_YOUR TASK_
Nothing but the lines holding the string "with" should appear in the answer. Copy them from the entries.
________
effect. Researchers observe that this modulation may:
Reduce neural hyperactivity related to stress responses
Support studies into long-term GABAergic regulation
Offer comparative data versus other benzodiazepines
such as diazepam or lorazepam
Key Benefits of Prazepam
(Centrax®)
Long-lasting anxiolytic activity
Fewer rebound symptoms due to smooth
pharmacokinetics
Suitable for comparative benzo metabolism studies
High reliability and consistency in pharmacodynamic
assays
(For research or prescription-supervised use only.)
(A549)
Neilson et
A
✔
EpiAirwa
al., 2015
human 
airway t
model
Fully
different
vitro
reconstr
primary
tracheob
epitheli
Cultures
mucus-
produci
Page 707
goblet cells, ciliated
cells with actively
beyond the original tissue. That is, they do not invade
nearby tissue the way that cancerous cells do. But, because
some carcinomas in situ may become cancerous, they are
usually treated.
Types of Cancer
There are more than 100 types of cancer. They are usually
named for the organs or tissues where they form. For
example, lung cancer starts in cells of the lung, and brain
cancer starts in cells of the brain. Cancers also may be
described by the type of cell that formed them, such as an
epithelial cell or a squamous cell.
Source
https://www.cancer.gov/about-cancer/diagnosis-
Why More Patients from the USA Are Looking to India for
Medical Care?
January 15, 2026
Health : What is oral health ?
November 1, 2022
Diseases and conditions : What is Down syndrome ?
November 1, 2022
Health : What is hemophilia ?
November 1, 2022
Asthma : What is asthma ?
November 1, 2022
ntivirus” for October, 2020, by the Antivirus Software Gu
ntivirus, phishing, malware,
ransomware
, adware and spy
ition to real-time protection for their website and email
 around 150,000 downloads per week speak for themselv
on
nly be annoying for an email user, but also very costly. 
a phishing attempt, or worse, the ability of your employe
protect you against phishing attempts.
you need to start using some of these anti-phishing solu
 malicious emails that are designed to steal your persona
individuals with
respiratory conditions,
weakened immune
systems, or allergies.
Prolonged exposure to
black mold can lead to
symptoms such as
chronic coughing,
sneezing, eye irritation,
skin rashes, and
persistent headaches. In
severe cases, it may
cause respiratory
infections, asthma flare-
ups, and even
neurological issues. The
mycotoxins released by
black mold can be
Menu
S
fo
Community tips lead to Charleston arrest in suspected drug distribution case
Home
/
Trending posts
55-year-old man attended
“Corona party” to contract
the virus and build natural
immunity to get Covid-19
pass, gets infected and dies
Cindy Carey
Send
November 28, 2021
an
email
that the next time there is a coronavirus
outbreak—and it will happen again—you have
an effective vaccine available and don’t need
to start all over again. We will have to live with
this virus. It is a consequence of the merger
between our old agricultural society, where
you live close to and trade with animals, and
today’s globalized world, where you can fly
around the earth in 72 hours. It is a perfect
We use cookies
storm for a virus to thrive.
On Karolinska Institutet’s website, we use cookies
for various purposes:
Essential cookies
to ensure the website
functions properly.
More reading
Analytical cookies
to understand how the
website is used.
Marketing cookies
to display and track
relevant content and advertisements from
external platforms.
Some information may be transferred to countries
________
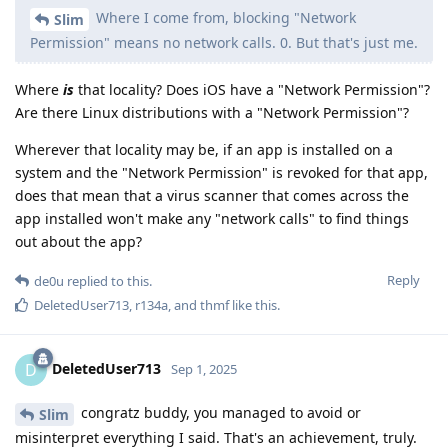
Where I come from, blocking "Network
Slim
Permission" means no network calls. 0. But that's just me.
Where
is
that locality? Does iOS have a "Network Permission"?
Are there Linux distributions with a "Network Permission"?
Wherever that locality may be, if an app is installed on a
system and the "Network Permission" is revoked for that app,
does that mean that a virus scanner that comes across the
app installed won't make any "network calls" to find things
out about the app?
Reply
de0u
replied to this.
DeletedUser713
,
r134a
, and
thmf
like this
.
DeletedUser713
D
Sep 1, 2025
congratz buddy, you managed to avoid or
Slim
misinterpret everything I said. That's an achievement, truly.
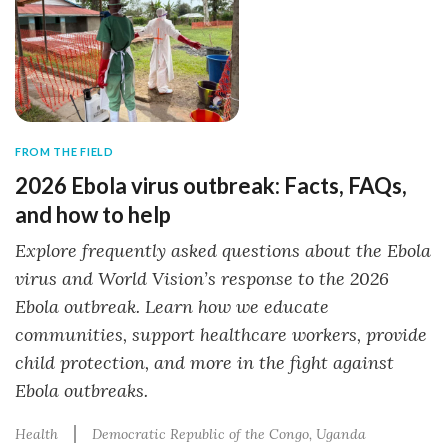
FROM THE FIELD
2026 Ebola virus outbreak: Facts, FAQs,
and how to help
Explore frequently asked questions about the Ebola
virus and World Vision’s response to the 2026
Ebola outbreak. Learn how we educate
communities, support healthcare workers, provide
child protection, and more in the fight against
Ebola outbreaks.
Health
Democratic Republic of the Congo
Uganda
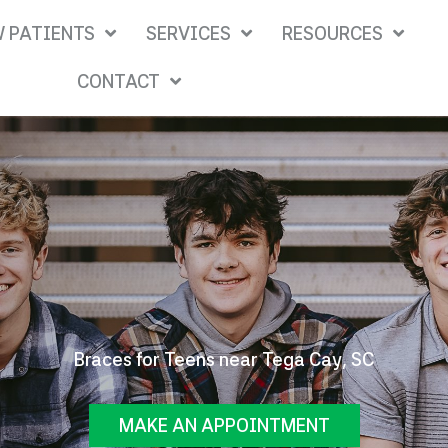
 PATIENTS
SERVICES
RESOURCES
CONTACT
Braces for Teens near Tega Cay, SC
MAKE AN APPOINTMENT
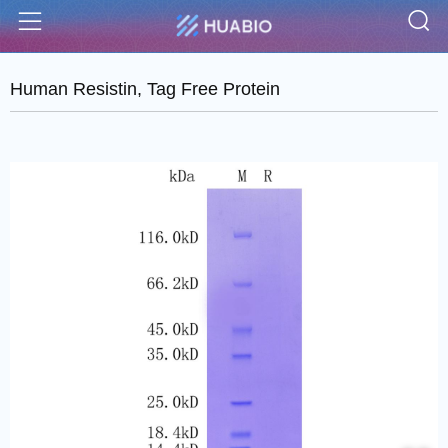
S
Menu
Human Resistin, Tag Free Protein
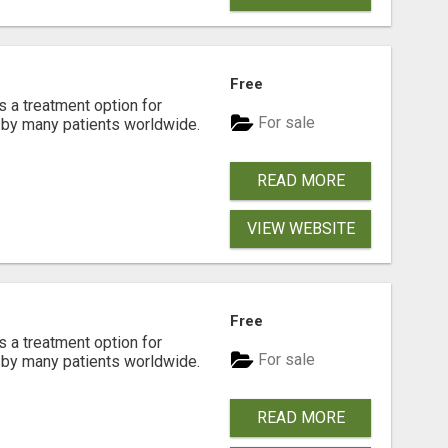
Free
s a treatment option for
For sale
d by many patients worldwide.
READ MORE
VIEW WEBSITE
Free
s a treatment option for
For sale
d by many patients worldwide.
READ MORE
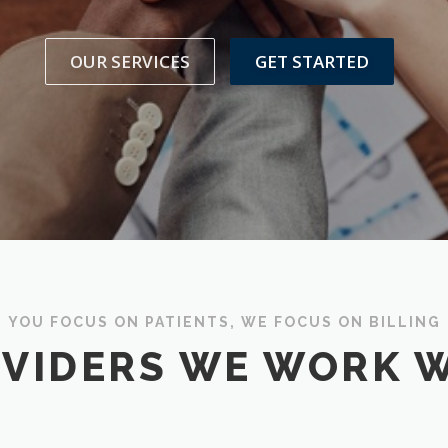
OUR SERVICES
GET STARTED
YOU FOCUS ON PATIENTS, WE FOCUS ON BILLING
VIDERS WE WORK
________
_WRITTEN SOLUTION_
cells with actively
individuals with
to start all over again. We will have to live with
you live close to and trade with animals, and
Are there Linux distributions with a "Network Permission"?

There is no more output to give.